Connect remote Spark cluster with S3 in same virtual private cloud?

brylie · October 31, 2019, 12:53pm

I am trying to connect to a remote Spark cluster (via Livy) and provide it access to an S3 bucket that is in the same VPC. The direct connection between our EMR cluster and the S3 does not require credentials, as it is behind a protected VPN.

When adding an Amazon S3 Connection it asks to use my local AWS credentials, which are protected by multi-factor authentication.

Regardless, I don’t want to transfer any of the S3 data to my laptop, but rather would have Spark access S3 directly in the remote cluster.

How can I create a Spark Context (Livy) that uses the remote S3 file system directly, without using my local laptop/credentials?

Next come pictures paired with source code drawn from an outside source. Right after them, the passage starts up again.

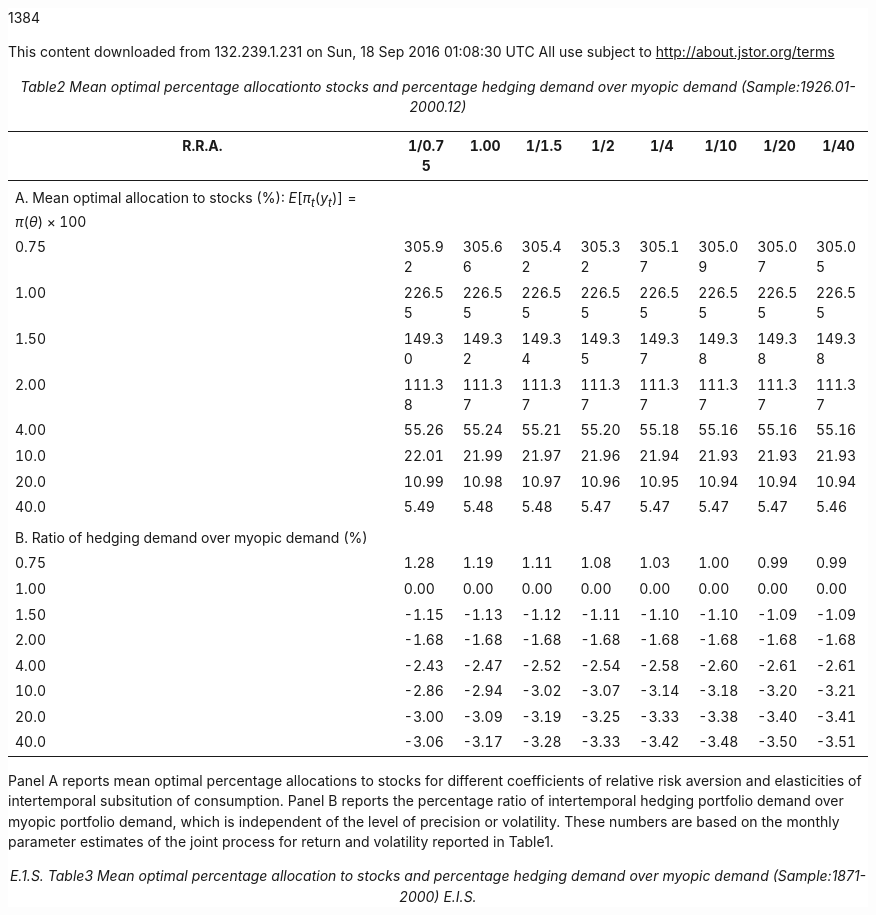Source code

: 1384

This content downloaded from 132.239.1.231 on Sun, 18 Sep 2016 01:08:30 UTC All use subject to http://about.jstor.org/terms



<center><i>Table2 Mean optimal percentage allocationto stocks and percentage hedging demand over myopic demand (Sample:1926.01-2000.12) </i></center>

| R.R.A. | 1/0.75  | 1.00   | 1/1.5  | 1/2    | 1/4    | 1/10   | 1/20   | 1/40   |
|--------|---------|--------|--------|--------|--------|--------|--------|--------|
|        |         |        |        |        |        |        |        |        |
| A. Mean optimal allocation to stocks (%): $E[\pi_{t}(y_{t})] = \pi(\theta) \times 100$ | | | | | | | | |
| 0.75   | 305.92  | 305.66 | 305.42 | 305.32 | 305.17 | 305.09 | 305.07 | 305.05 |
| 1.00   | 226.55  | 226.55 | 226.55 | 226.55 | 226.55 | 226.55 | 226.55 | 226.55 |
| 1.50   | 149.30  | 149.32 | 149.34 | 149.35 | 149.37 | 149.38 | 149.38 | 149.38 |
| 2.00   | 111.38  | 111.37 | 111.37 | 111.37 | 111.37 | 111.37 | 111.37 | 111.37 |
| 4.00   | 55.26   | 55.24  | 55.21  | 55.20  | 55.18  | 55.16  | 55.16  | 55.16  |
| 10.0   | 22.01   | 21.99  | 21.97  | 21.96  | 21.94  | 21.93  | 21.93  | 21.93  |
| 20.0   | 10.99   | 10.98  | 10.97  | 10.96  | 10.95  | 10.94  | 10.94  | 10.94  |
| 40.0   | 5.49    | 5.48   | 5.48   | 5.47   | 5.47   | 5.47   | 5.47   | 5.46   |
|        |         |        |        |        |        |        |        |        |
| B. Ratio of hedging demand over myopic demand (%) | | | | | | | | |
| 0.75   | 1.28    | 1.19   | 1.11   | 1.08   | 1.03   | 1.00   | 0.99   | 0.99   |
| 1.00   | 0.00    | 0.00   | 0.00   | 0.00   | 0.00   | 0.00   | 0.00   | 0.00   |
| 1.50   | -1.15   | -1.13  | -1.12  | -1.11  | -1.10  | -1.10  | -1.09  | -1.09  |
| 2.00   | -1.68   | -1.68  | -1.68  | -1.68  | -1.68  | -1.68  | -1.68  | -1.68  |
| 4.00   | -2.43   | -2.47  | -2.52  | -2.54  | -2.58  | -2.60  | -2.61  | -2.61  |
| 10.0   | -2.86   | -2.94  | -3.02  | -3.07  | -3.14  | -3.18  | -3.20  | -3.21  |
| 20.0   | -3.00   | -3.09  | -3.19  | -3.25  | -3.33  | -3.38  | -3.40  | -3.41  |
| 40.0   | -3.06   | -3.17  | -3.28  | -3.33  | -3.42  | -3.48  | -3.50  | -3.51  |

Panel A reports mean optimal percentage allocations to stocks for different coefficients of relative risk aversion and elasticities of intertemporal subsitution of consumption. Panel B reports the percentage ratio of intertemporal hedging portfolio demand over myopic portfolio demand, which is independent of the level of precision or volatility. These numbers are based on the monthly parameter estimates of the joint process for return and volatility reported in Table1.

<center><i>E.1.S.  Table3 Mean optimal percentage allocation to stocks and percentage hedging demand over myopic demand (Sample:1871-2000)  E.I.S. </i></center>


[^7]: SGMM is essentially GMM estimation based on the complex moments generated by the characteristic function of the process. Unlike other methods such as the Efficient Method of Moments (EMM), SGMM does not require discretization of the parameter space, and it is simple to apply in practice. SGMM estimates are less efficient than EMM estimates, but Chacko and Viceira (2003) note that SGMM estimates and EMM estimates of stochastic volatility models are otherwise very similar. Note that direct estimation via maximum likelihood (Lo, 1988) is not feasible here, because the likelihood function of this process is not known analytically. Full details of the estimation are readily available from the authors upon request.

sascha.wolke · November 1, 2019, 10:46am

Hi,

the Amazon S3 Connection is only used to provide features like file browsing in you local KNIME instance. If you use this connection with e.g. a Spark to Parquet Node, only the Hadoop compatible Path will be transferred to the cluster, no credentials and no other data. The credentials from your cluster setup will be used to access the S3 bucket. As you already explained, this should work on EMR without any additional configuration using IAM service roles. All of the S3 data will be transferred on the cluster side and not via you Laptop. Does this help you?

system · June 2, 2023, 9:00pm

This topic was automatically closed 90 days after the last reply. New replies are no longer allowed.